##### PROVIDED ENTRIES
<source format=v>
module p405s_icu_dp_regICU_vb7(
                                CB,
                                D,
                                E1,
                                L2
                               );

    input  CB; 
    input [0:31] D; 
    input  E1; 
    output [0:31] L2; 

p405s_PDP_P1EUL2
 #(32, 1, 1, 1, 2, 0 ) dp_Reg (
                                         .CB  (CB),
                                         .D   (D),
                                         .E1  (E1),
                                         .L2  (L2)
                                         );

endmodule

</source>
##########
##### PROVIDED ENTRIES
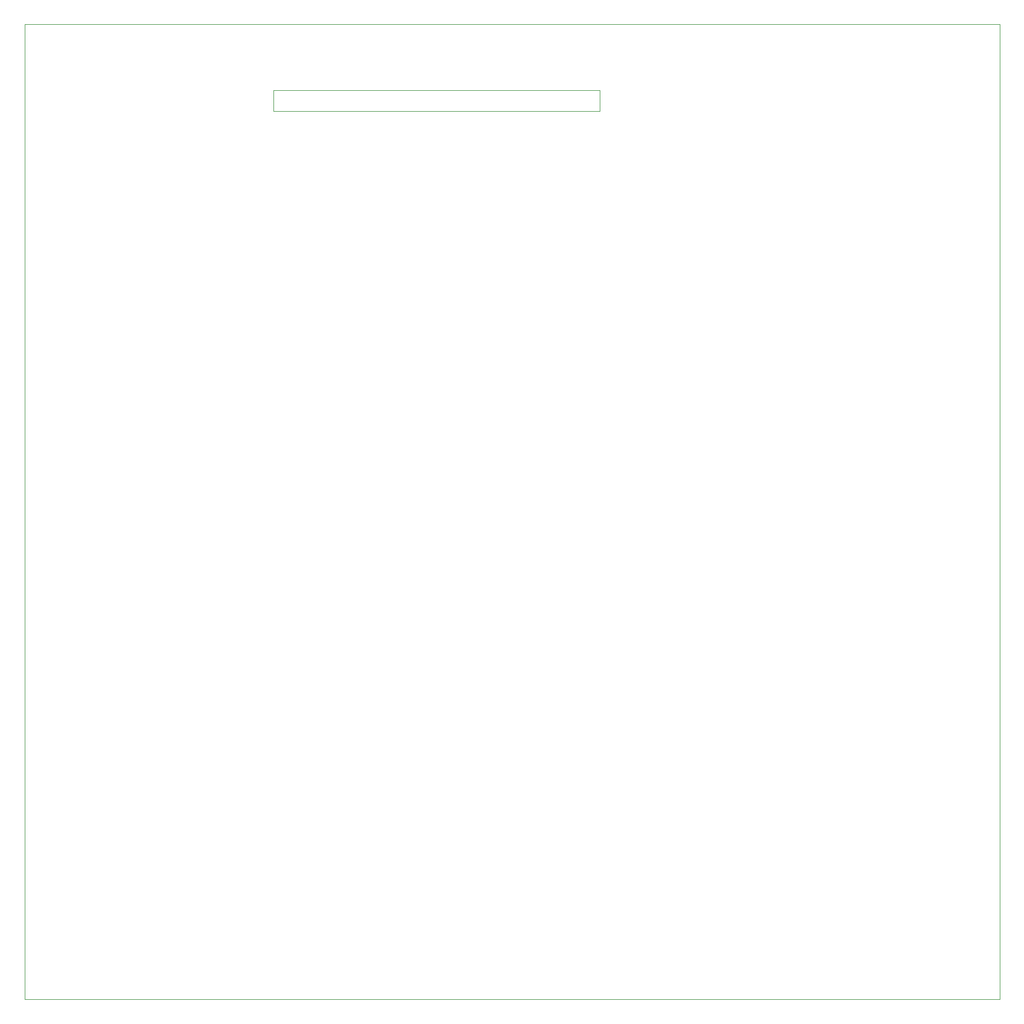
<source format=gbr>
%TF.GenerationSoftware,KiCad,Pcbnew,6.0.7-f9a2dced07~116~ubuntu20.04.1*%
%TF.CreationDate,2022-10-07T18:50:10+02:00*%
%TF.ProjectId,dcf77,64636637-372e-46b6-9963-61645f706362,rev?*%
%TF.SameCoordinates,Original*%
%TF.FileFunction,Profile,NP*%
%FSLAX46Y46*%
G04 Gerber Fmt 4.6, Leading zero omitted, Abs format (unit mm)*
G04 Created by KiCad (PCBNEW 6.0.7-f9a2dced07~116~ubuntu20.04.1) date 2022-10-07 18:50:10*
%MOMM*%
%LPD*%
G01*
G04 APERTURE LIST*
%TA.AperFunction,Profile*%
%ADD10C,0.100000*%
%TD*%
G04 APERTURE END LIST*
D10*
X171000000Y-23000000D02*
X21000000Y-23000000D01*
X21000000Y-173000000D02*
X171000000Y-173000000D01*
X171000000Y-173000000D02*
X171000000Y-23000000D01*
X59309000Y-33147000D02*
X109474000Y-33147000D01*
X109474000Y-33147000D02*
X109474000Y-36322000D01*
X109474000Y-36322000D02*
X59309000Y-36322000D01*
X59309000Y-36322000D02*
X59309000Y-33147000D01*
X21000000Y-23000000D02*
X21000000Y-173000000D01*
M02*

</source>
##########
DESCRIPTION OF THE TASK: Go through the material above and count the lines that contain "source"; give that number alone.

EXERCISE OUTPUT: 4